Время и снова время (Элтон) - страница 106

– Полезная вещица. – Бернадетт разглядывала нож.

– Да… австралийская.

Он передал ей бокал, некоторое время оба молча потягивали вино.

– Хороший рейнвейн, – сказал Стэнтон.

– Да. Я люблю немецкие вина. Они слаще французских.

Стэнтон втянул носом сигарный дым. Пахло восхитительно.

– А как у вас на личном фронте? – спросил он. – Что-нибудь было после Будапешта? Похоже, там определенно что-то было.

– Да, было. А после не было. Ведь прошло всего три месяца.

– Он разбил вам сердце?

На секунду Бернадетт задумалась.

– Лучше сказать – мое сердце разбилось.

– Так я и думал.

– Только…

– Что?

– Ладно. – Бернадетт посмотрела ему в глаза. – Что вы скажете, если это была она?

– Что ж… Значит, ваше сердце разбито женщиной.

– Вы шокированы? Вам мерзко?

– Вовсе нет. С чего вдруг?

– С чего вдруг? – изумилась Бернадетт. – С того, что подобное обычно шокирует и вызывает омерзение.

– То есть вы хотите, чтобы я ахнул и содрогнулся от гадливости?

– Нет, конечно.

– Вот и славно. Потому что я не потрясен.

– Правда?

Стэнтон прикинул, как лучше выразиться.

– Послушайте, я знаю, что нынешнее общество с большим предубеждением относится к розовой любви, но…

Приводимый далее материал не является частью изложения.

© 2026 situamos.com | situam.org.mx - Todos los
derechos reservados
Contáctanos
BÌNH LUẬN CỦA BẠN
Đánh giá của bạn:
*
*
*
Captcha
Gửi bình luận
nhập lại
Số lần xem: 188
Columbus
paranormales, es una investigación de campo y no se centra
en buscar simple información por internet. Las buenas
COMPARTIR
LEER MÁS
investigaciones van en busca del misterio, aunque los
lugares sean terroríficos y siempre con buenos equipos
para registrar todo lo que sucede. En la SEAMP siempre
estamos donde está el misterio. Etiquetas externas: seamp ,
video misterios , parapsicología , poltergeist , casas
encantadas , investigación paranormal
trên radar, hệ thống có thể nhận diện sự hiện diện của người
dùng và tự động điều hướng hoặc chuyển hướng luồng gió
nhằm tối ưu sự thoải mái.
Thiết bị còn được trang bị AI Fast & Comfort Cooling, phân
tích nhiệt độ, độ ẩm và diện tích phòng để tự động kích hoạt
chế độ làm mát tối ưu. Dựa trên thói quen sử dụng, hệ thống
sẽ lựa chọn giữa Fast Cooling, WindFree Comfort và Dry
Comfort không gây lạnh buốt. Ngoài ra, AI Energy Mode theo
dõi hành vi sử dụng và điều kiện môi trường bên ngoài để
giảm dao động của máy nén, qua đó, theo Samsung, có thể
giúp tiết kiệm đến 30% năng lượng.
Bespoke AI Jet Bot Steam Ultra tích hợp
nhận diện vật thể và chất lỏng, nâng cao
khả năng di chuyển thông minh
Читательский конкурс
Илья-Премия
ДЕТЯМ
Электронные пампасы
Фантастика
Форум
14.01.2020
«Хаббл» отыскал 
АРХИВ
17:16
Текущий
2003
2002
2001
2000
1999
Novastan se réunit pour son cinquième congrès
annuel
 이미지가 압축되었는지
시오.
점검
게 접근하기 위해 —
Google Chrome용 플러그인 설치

– Не понимаю, при чем тут розы? Все это было отчаянно, странно, неистово, но отнюдь не розово. Пылкая связь с чрезвычайно серьезной венгерской феминисткой аукается настоящим бедствием.

– Простите, я имел в виду не цветок. Это неверное слово. Сам не знаю, почему оно пришло на ум. Я понимаю, пока что на однополую любовь смотрят косо…

– Косо! Пока что!

– Поверьте, со временем отношение к ней изменится.

– Да ну? Ваш оптимизм восхищает, но я не вижу для него никаких оснований. У меня это было развлечением, этакой новинкой, чем-то вроде курортного романа. Однако я знаю немало людей, для кого в этом вся жизнь, и общество делает эту жизнь просто невыносимой.

– Да, вы правы. Лично я считаю, что человек не волен в своих сексуальных предпочтениях. Для меня самоочевидно, что с ними рождаются. И я глубоко убежден: нельзя никого дискриминировать за сексуальную ориентацию.

Бернадетт перегнулась через стол и схватила Стэнтона за руку:

– Как замечательно вы сказали, Хью! Потрясающе! Откуда вы берете такие выражения? Нельзя никого дискриминировать за сексуальную ориентацию. Погодите, я это запишу.

Она ушла в номер.

Стэнтону показалось, что Берни слишком долго записывает одно предложение. Наконец она вернулась. В нижнем белье.

– Я ужасная, да? – сказала она. – Но с вами так интересно, и я испугалась, что мы всю ночь просидим на балконе и никогда… не войдем в комнату.

Даже в лунном свете было видно, что Бернадетт вся залилась румянцем. Самое забавное, что в своем интимном наряде она все равно казалась одетой. Белая сорочка с неглубоким вырезом, чуть присборенная в талии и конусом расходившаяся к лодыжкам, предлагала к обозрению только шею и руки. Но, как ни странно, этот целомудренный наряд выглядел невероятно эротично. Возможно, из-за голых плеч в лунном свете. Иногда краешек обнаженной плоти воздействует сильнее полной наготы. В двадцать первом веке модельеры дамского белья об этом благополучно забыли.